Q4. Why did the government regulators not demand information on infectivity before authorizing the first two vaccines?
A4. “In a word, time,” said Dr. Larry Corey, a virologist at the Fred Hutchinson Cancer Research Center at the University of Washington in Seattle who leads the COVID-19 Prevention Network (a U.S. federally funded consortium of vaccine experts who have been testing vaccines). "We wanted to get an answer quickly," Dr. Corey said, and to do so required as simple an experimental protocol as possible. He added: “Each of the 75,000 volunteers for the clinical trials of the Pfizer and Moderna vaccines had to come into a clinic; get a test for the coronavirus; get either a vaccine or a placebo shot (without knowing which they have received); return for a second shot; and come back to the clinic for testing anytime in the interim if they showed any symptoms of having caught the virus. Adding in even more coronavirus tests along the way to see if the vaccinated volunteers had picked up or were transmitting the virus (which would have provided the definitive answers to the questions asked) would have delayed the initial results considerably. And in the midst of the (deadly) pandemic, speed was of the essence.”
Q5. Now that I am vaccinated, can I take my mask off in a crowded room if everyone else has also been vaccinated?
A5. Not quite yet. Remember that the two vaccines are not 100% effective, and many in the research community still advise caution. Once most people are protected and there is less virus circulating in the air — and less circulating in the community — the advice and restrictions on this may ease up a bit. Crowd avoidance and hand-washing will help stop the spread.

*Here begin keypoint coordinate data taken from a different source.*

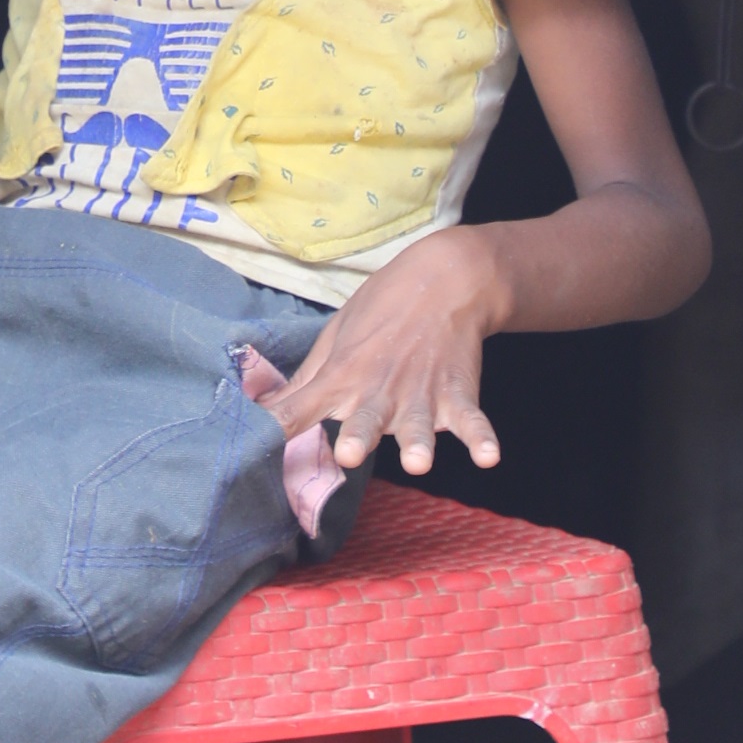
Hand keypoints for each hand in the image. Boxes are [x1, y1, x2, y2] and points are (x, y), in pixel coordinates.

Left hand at [263, 226, 506, 475]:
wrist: (444, 280)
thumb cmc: (381, 312)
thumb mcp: (334, 339)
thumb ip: (304, 383)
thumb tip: (262, 410)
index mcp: (341, 376)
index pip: (300, 407)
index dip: (276, 428)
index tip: (255, 450)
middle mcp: (378, 390)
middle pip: (365, 419)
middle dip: (359, 436)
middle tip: (350, 453)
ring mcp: (419, 394)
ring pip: (417, 425)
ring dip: (417, 442)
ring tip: (418, 461)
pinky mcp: (456, 394)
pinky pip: (471, 420)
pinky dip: (481, 437)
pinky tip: (488, 456)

Q6. What is the bottom line?
A6. With the magnitude of cases and deaths still around as shown in the Table at the beginning of this Commentary, intensive care and emergency room specialists and nurses and other health care workers in the hospital who attend first-hand to COVID-19 patients really want you to continue to wear a mask, keep your distance and wash your hands, even if you've been vaccinated – until the research on shedding has yielded some answers. My advice is the same advice I give to myself and family: Continue with the other advisory public health measures, and especially wear a mask (look for the newest high-quality masks) until vaccine scientists have the data. More so now that new variants of the virus have been reported in all Canadian provinces. Vaccination alone is a vital step to stop the pandemic, but not enough; heed the needed public health precautions.